Hah , entah kenapa Siwon masih mengirimkan mawar putih itu dan tidak memberikannya saja secara langsung pada Yoona seperti yang pernah di sarankan oleh Kyuhyun sebelumnya. Masih di tambah lagi Siwon juga kembali tidak menuliskan nama pengirimnya. Setidaknya, tidakkah Siwon ingin tahu bagaimana respon sang gadis jika mawar putih itu adalah kiriman darinya. Senangkah? Biasa saja? atau mungkin juga ada kata lain yang bisa menggambarkan perasaan Yoona dari dua di antaranya?
Pergi ke mana sebenarnya nyali Siwon saat ini?
Pria Choi itu bisa melihat Yoona dari jarak yang bisa di katakan tidak dekat dan di rasanya cukup aman. Senyum di bibir mungil gadis itu terlihat merekah sempurna dengan mata berbinar mendapatkan kiriman mawar putih yang begitu banyak.
Bisa di pastikan sesuatu yang kini berputar di dalam benak seorang Im Yoona. Gadis itu tentu saja juga bertanya tanya di dalam hatinya, dari mana datangnya semua kiriman mawar putih ini dan siapa pula pengirimnya?
Yoona pikir jika pengirim bunga itu adalah seorang pria, pastilah seseorang itu merupakan pria yang sangat romantis. Tidak seperti suami palsunya, Choi Siwon.
Hey , sejak kapan Yoona mulai membandingkan Siwon dengan pria itu? Pria yang bahkan sama sekali tidak Yoona ketahui identitasnya.
Ouch , apa itu berarti Yoona sedang berharap jika Siwonlah pengirim mawar putih yang baru saja dirinya terima? Mungkin gadis itu dulu tidak pernah sekalipun berharap Siwon akan melakukan hal itu. Tapi bagaimana dengan sekarang? Karena kenyataannya, saat ini Yoona memang sedang berharap. Mungkinkah harapan itu akan menjadi sebuah kenyataan yang manis untuknya?
Yeah , bukankah pria Choi itu sangat menyebalkan menurut pandangan Yoona. Mana mungkin Siwon melakukan semua itu. Jangankan untuk membelikannya bunga, mengajaknya makan berdua di luarpun tidak pernah Siwon lakukan. Sebagai suami tidakkah Siwon ingin sekali saja membahagiakan istrinya? Misalkan saja makan malam romantis berdua dan memberikannya bunga. Meski itu hanya setangkai mawar putih kesukaan Yoona. Seperti seseorang itu, yang kini baru saja mengirimkan mawar putih begitu banyak untuk Yoona.
Apa lagi jika Yoona kembali mengingat apa yang sudah di lakukan Siwon setiap kali pria itu pulang pagi dan aroma parfum wanita yang menempel dan tercium dari baju pria Choi itu.
Uch , menyebalkan sekali.
Ingin sekali Yoona langsung melepaskan baju itu dari tubuh Siwon dan membuangnya di keranjang sampah. Ouch , seandainya saja Yoona bisa menghentikan kebiasaan buruk Siwon itu. Misalkan saja menutup rapat mulut Siwon agar tidak bisa lagi merayu wanita wanita di luar sana. Pasti hal itu akan sangat menyenangkan sekali untuk Yoona. Bahkan gadis itu terkikik tanpa suara saat hanya membayangkan apa yang di pikirkannya.
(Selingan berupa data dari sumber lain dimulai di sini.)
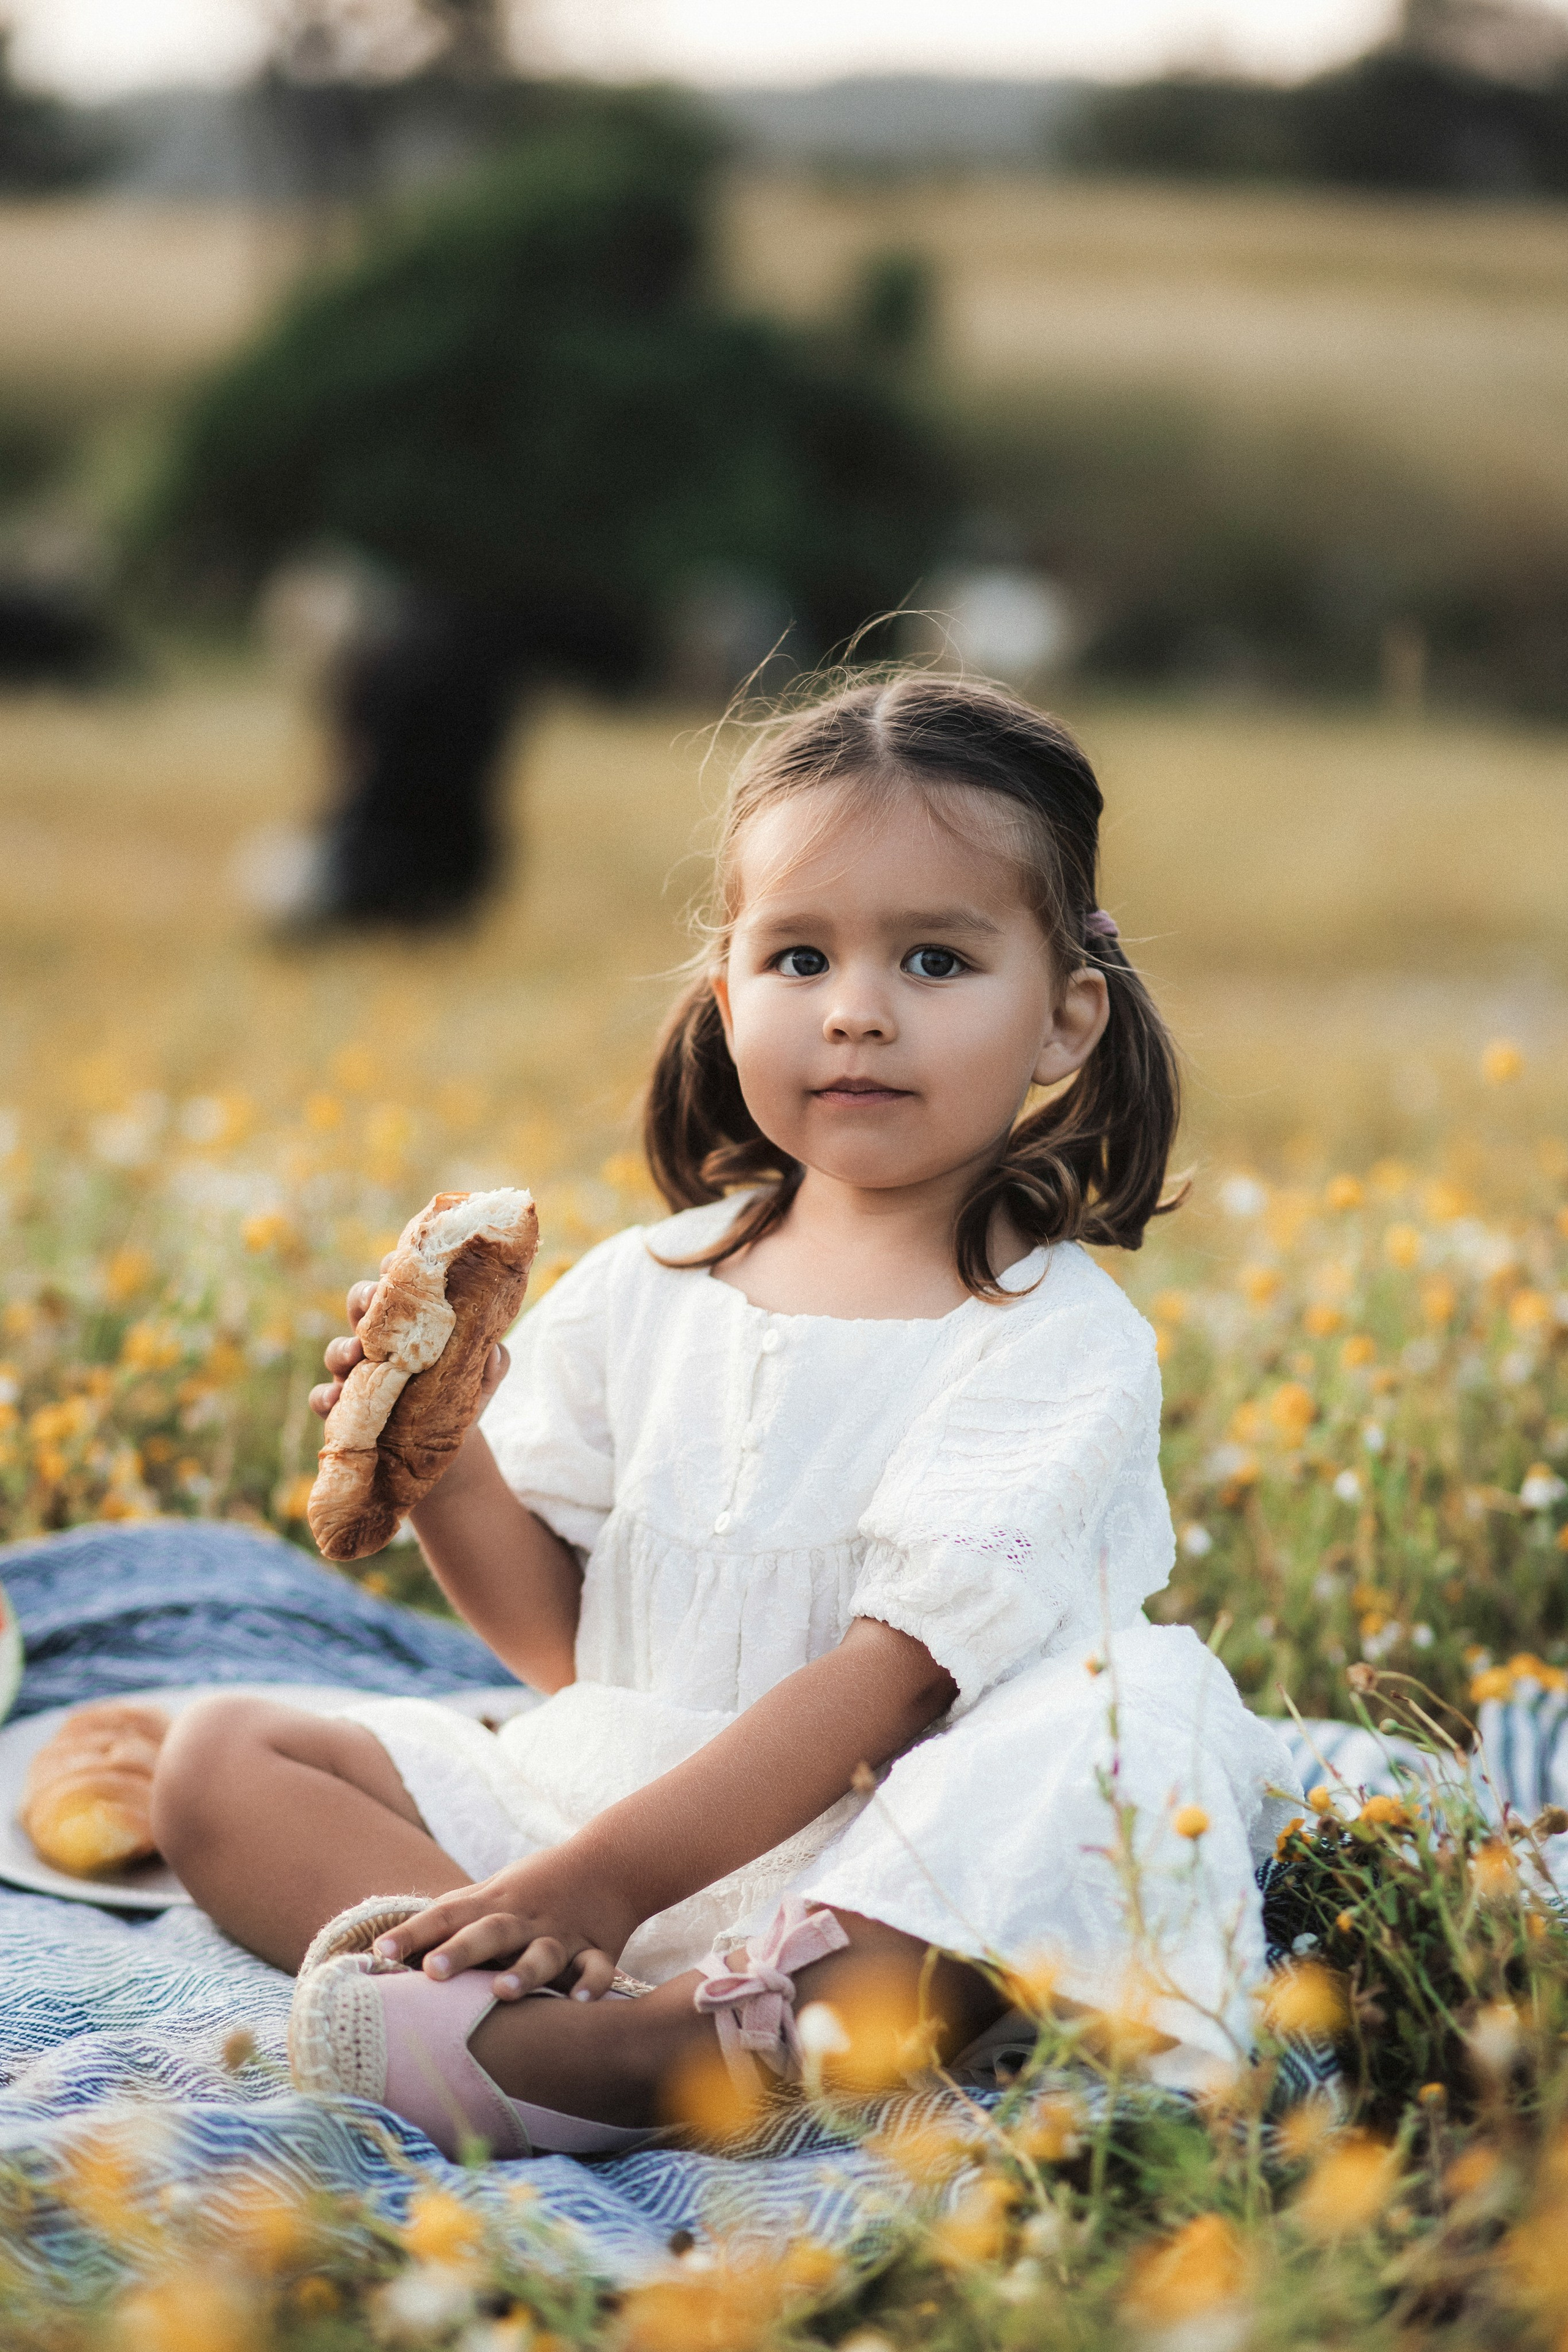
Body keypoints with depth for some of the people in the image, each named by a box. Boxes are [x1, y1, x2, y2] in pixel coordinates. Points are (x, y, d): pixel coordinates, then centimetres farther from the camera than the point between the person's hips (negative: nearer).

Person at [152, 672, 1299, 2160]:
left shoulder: (1059, 1341, -6)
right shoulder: (641, 1293, 10)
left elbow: (893, 1673, -16)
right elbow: (559, 1637, 13)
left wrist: (605, 1871, -24)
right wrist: (439, 1462, -7)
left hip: (884, 1879, -5)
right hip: (601, 1795, 5)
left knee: (1144, 1731, -34)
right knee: (218, 1759, -8)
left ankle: (657, 2057, -49)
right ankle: (524, 1985, -37)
Dalam satu bulan ini, sudah tidak terhitung lagi berapa banyak seseorang yang tidak Yoona ketahui identitasnya itu mengirimkan mawar putih untuknya. Ada kalanya Yoona begitu bersemangat dan merasa sangat penasaran serta ingin tahu tentang siapa sebenarnya pengirim mawar putih. Setidaknya gadis Im ingin sekali mengucapkan rasa terima kasihnya pada si pengirim bunga misterius itu.